Wilson-Raybould said that more than 40 countries around the world have adopted similar laws.
"While you celebrate over the holidays, be responsible and set an example," he said. "If you get behind the wheel of your car, and if you're being disrupted, you'll get it."
The first part of Ottawa's impairment driving reforms, which includes drug impairment, came into force on June 21.
MP Conservative Michael Cooper said C-46 seems to target Canadians who want to enjoy a little beer with their chicken beans. He said he believed that the legislation would face constitutional challenges and called him a "serious breach" of civil liberty.
"The bottom line is rejected and that will go to court time, and that's a concern about how our courts are already back with cases being thrown down because delayed, "he said.

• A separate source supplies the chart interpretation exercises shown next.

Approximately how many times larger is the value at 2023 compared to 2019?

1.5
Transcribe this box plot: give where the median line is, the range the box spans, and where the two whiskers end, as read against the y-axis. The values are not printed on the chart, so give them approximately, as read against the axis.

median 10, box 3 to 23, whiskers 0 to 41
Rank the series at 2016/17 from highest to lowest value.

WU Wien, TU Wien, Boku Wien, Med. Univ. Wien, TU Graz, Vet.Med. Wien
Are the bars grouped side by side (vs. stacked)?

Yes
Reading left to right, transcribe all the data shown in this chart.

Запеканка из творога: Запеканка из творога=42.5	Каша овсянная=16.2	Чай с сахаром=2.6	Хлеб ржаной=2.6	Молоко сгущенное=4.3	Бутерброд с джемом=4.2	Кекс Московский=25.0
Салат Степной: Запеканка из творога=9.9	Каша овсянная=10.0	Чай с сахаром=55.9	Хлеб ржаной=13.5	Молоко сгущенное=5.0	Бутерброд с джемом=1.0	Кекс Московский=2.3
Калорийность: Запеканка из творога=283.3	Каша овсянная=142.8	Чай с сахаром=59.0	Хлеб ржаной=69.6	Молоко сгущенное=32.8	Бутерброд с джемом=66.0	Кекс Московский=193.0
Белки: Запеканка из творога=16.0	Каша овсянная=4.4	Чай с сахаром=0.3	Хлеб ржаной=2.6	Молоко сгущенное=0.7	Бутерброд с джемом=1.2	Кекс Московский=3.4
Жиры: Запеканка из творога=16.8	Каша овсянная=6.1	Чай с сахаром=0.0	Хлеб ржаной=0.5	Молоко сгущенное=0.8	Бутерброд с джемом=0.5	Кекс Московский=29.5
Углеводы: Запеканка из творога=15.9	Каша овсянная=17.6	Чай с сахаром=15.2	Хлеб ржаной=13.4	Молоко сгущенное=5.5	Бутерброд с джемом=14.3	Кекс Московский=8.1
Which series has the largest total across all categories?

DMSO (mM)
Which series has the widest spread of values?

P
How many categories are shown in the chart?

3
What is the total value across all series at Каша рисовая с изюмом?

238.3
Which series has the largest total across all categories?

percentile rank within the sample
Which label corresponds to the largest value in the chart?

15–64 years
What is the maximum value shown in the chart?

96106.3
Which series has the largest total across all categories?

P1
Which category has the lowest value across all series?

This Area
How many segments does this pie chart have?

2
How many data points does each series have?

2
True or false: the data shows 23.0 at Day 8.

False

Senge Serge Joyal said he had "a great concern" about the law – that the forces did not have enough time to train and test the new equipment.
"That would open court challenges to anyone who would be arrested with the conclusion that the test would not be reliable," he said.
& Failure & # 39;
Gregg Thomson of Lives Against Bad Driving (MADD Canada) said he expects the law to be preventative and reduce driving by under 20 percent. That could prevent 200 deaths and 12,000 serious injuries per year, he said.
"This is the most significant step I've seen in this country, and it's a pity. It's a huge, huge massive."
The son of Thomson, Stan, 18, was killed in an accident outside Perth, Ontario in June 1999, the passenger in a truck that had been driven by a girl with impairment. Four young people died in the crash.